3) La notion d’entreprise utilisatrice
60 L’article 3§1 d) de la Directive prévoit l’exercice par celle ci d’un pouvoir de direction et de contrôle. Ceci implique qu’elle peut imposer le respect de règle internes et méthodes de travail mais également exercer une surveillance et un contrôle d’exécution.
Réponse de la Cour :
Par ces motifs, la Cour (septième chambre) dit pour droit :L’article 3, paragraphe 1, sous b à d) de la directive 2008/104 doit être interprété en ce sens que relève de la notion de « travail intérimaire », au sens de cette disposition, la situation dans laquelle un travailleur est mis à la disposition d’une entreprise utilisatrice par une entreprise qui a pour activité de conclure des contrats de travail ou de nouer des relations de travail avec des travailleurs dans le but de les mettre à la disposition d’une entreprise utilisatrice pour une certaine durée, si ce travailleur se trouve sous le contrôle et la direction de cette dernière entreprise et si celle-ci, d’une part, lui impose les prestations à réaliser, la manière de les accomplir ainsi que le respect de ses instructions et de ses règles internes et, d’autre part, exerce une surveillance et un contrôle sur la manière dont le même travailleur exécute ses fonctions.
Troisième question :
63 L’article 5, paragraphe 1, de la directive 2008/104 doit il être interprété en ce sens qu’un travailleur mis à disposition doit, pendant la mission, recevoir un salaire égal à celui qu’il aurait perçu en cas de recrutent direct ?
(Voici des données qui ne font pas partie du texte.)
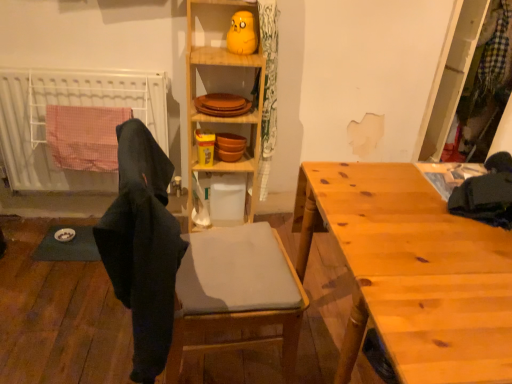
Measure the distance between white plastic radiator at left and camera.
64-65 L’article 5§1 mentionne des conditions de travail et d’emploi au moins égales et l’article 3§1 f) définit ces conditions comme étant celles établies par la réglementation et les conventions collectives et en vigueur dans l’entreprise utilisatrice, notamment relatives à la rémunération.
Réponse de la Cour :
Par ces motifs, la Cour (septième chambre) dit pour droit :
L’article 5, paragraphe 1, de la directive 2008/104 doit être interprété en ce sens que :
un travailleur intérimaire mis à la disposition d’une entreprise utilisatrice, au sens de cette directive, doit, pendant la durée de sa mission auprès d’elle, percevoir un salaire au moins égal à celui qu’il aurait perçu s’il avait été recruté directement par cette entreprise.
1La Cour ne répond qu’à 3 questions sur les 5 posés estimant que les 2 autres sont hypothétiques ou qu’elle ne dispose pas de suffisamment d’éléments.
2Pour une lecture plus aisée des raisonnement de la Cour nous reprenons sa numérotation.